> _Work instruction_:
In the entries below, find the line with "Rendered at 1500 by 1125 pixels." and the line with "Page size: 1181x886.". Print those two and everything between them exactly, and nothing else.
Extracted information section start
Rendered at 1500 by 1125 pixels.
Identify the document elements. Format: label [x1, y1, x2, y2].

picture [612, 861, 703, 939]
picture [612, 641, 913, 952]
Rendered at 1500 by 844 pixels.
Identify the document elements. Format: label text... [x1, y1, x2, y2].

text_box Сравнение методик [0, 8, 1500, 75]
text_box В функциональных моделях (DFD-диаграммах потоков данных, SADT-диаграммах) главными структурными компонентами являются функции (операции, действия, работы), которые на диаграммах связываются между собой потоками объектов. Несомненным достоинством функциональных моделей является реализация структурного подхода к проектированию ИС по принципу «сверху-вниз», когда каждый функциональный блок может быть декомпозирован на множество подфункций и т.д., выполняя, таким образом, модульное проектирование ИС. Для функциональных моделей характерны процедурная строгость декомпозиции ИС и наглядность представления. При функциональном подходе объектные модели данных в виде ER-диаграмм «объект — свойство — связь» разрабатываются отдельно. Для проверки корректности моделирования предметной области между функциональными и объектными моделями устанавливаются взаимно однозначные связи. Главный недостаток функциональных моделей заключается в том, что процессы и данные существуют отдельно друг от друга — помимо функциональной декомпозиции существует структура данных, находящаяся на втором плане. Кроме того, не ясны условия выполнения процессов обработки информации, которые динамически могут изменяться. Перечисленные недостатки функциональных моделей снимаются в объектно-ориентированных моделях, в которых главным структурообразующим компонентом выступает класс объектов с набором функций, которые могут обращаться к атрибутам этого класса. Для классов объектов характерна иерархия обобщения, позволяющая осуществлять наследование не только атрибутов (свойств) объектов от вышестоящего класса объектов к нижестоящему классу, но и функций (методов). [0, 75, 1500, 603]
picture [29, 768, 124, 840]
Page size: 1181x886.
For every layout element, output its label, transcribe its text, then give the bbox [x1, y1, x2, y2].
Extracted information section end
Extracted information section start
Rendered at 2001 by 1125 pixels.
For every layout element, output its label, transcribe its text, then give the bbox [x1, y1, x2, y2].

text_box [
Extracted information section end
Extracted information section start
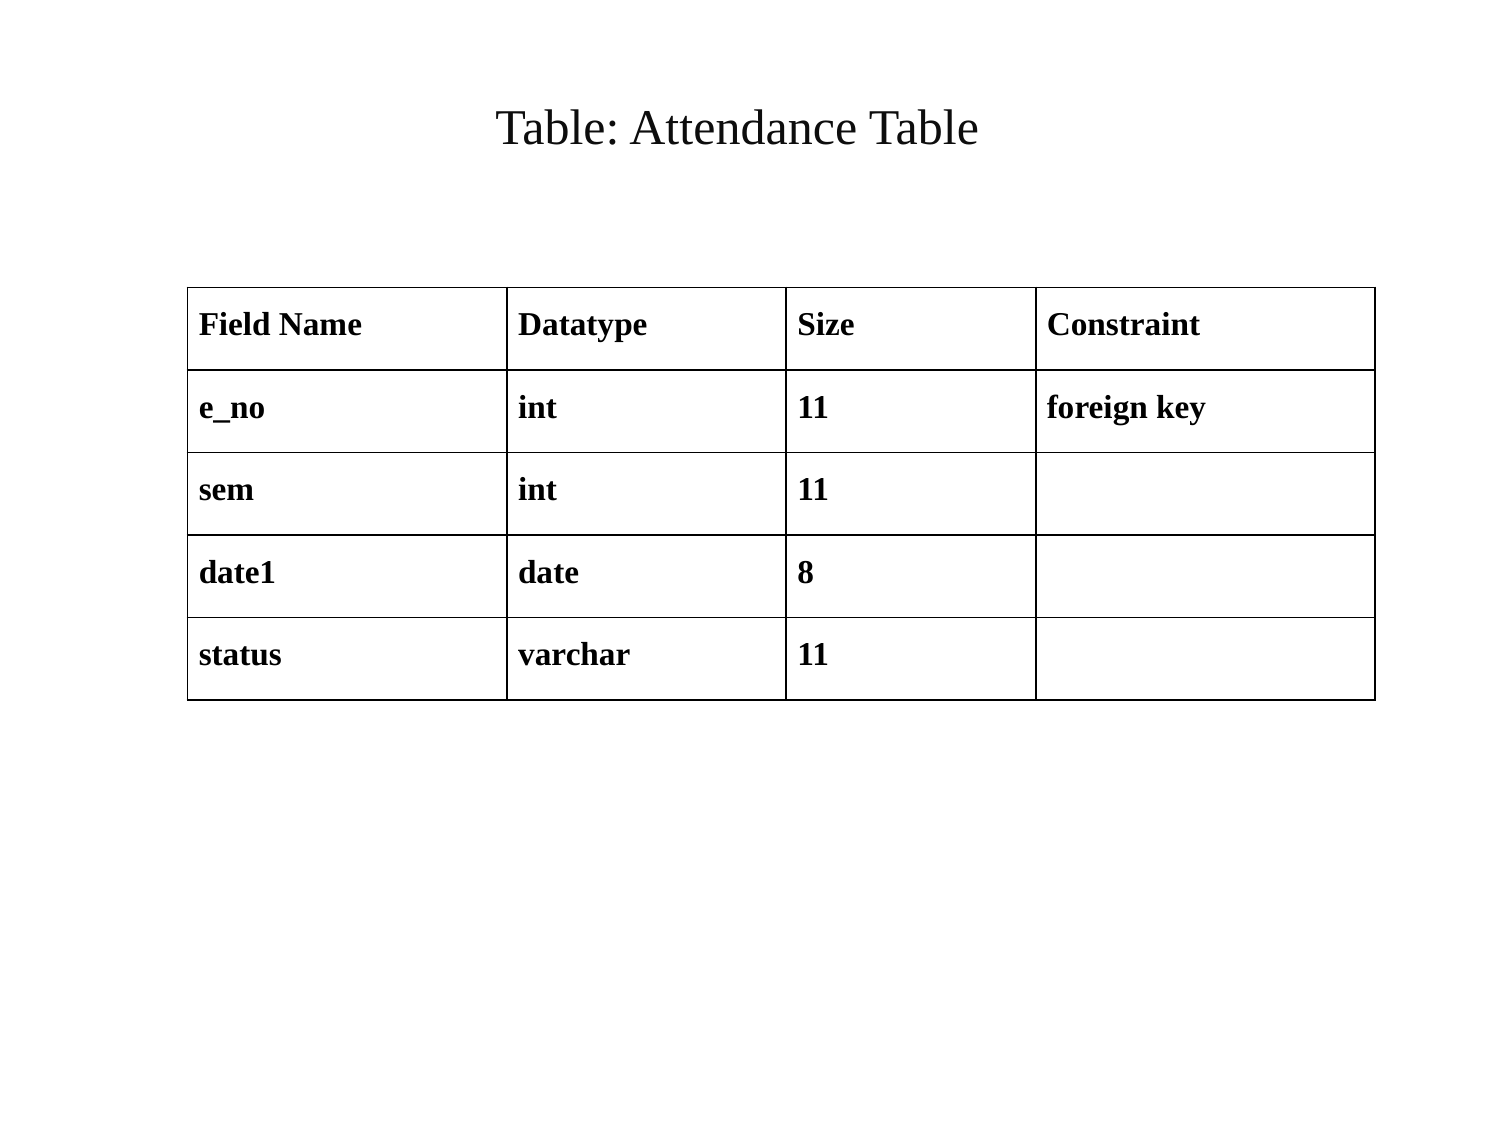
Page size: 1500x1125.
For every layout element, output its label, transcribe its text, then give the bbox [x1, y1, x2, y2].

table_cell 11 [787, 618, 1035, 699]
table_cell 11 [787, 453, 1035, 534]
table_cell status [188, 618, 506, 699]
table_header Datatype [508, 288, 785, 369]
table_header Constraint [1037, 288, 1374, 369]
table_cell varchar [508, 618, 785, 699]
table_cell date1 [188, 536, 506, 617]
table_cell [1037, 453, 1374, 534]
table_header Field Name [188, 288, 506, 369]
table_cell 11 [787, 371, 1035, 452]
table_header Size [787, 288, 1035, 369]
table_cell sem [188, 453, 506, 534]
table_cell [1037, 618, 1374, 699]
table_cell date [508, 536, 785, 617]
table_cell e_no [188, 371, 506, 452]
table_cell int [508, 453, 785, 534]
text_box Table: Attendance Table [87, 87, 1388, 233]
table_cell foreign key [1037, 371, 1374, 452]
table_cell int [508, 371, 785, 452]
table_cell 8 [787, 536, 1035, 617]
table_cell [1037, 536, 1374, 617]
Extracted information section end
> _Answer section_:
Rendered at 1500 by 1125 pixels.
Identify the document elements. Format: label [x1, y1, x2, y2].

picture [612, 861, 703, 939]
picture [612, 641, 913, 952]
Rendered at 1500 by 844 pixels.
Identify the document elements. Format: label text... [x1, y1, x2, y2].

text_box Сравнение методик [0, 8, 1500, 75]
text_box В функциональных моделях (DFD-диаграммах потоков данных, SADT-диаграммах) главными структурными компонентами являются функции (операции, действия, работы), которые на диаграммах связываются между собой потоками объектов. Несомненным достоинством функциональных моделей является реализация структурного подхода к проектированию ИС по принципу «сверху-вниз», когда каждый функциональный блок может быть декомпозирован на множество подфункций и т.д., выполняя, таким образом, модульное проектирование ИС. Для функциональных моделей характерны процедурная строгость декомпозиции ИС и наглядность представления. При функциональном подходе объектные модели данных в виде ER-диаграмм «объект — свойство — связь» разрабатываются отдельно. Для проверки корректности моделирования предметной области между функциональными и объектными моделями устанавливаются взаимно однозначные связи. Главный недостаток функциональных моделей заключается в том, что процессы и данные существуют отдельно друг от друга — помимо функциональной декомпозиции существует структура данных, находящаяся на втором плане. Кроме того, не ясны условия выполнения процессов обработки информации, которые динамически могут изменяться. Перечисленные недостатки функциональных моделей снимаются в объектно-ориентированных моделях, в которых главным структурообразующим компонентом выступает класс объектов с набором функций, которые могут обращаться к атрибутам этого класса. Для классов объектов характерна иерархия обобщения, позволяющая осуществлять наследование не только атрибутов (свойств) объектов от вышестоящего класса объектов к нижестоящему классу, но и функций (методов). [0, 75, 1500, 603]
picture [29, 768, 124, 840]
Page size: 1181x886.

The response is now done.